**Exercise aim:** Format the entries below as a numbered list that leaves out the blank lines and the pictures.
========
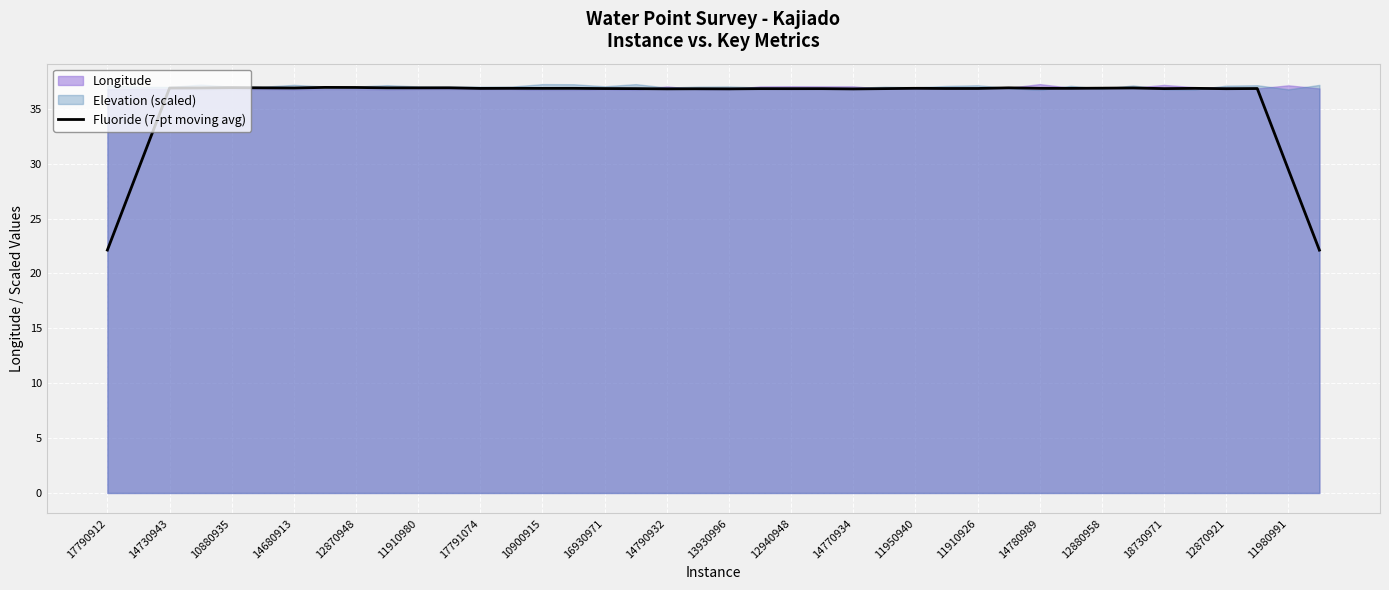

What is the maximum value for Fluoride (7-pt moving avg)?

36.9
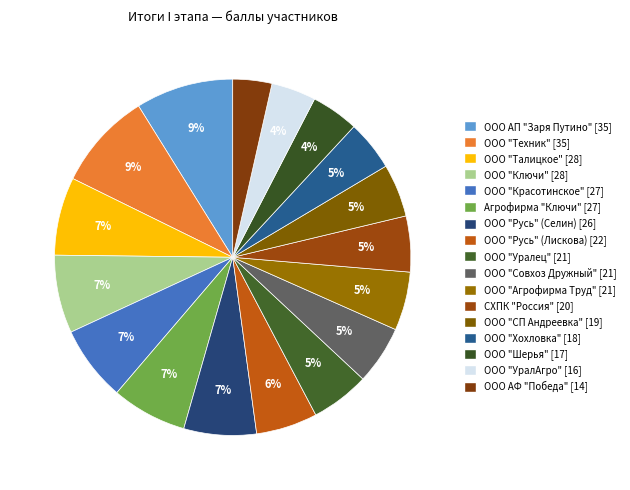

To the nearest percent, what is the difference between the largest and smallest slice percentages?

5%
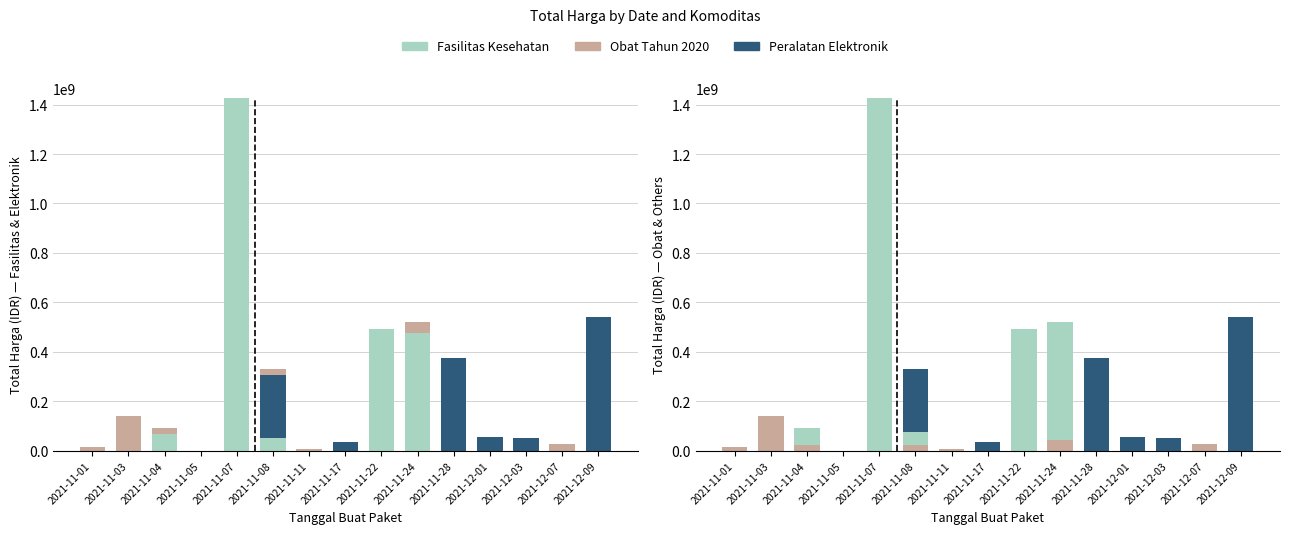

What is the approximate value of Obat Tahun 2020 at 2021-12-07, to the nearest 100?

27412000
========
**Exercise response:**
1. What is the maximum value for Fluoride (7-pt moving avg)?
2. 36.9
3. To the nearest percent, what is the difference between the largest and smallest slice percentages?
4. 5%
5. What is the approximate value of Obat Tahun 2020 at 2021-12-07, to the nearest 100?
6. 27412000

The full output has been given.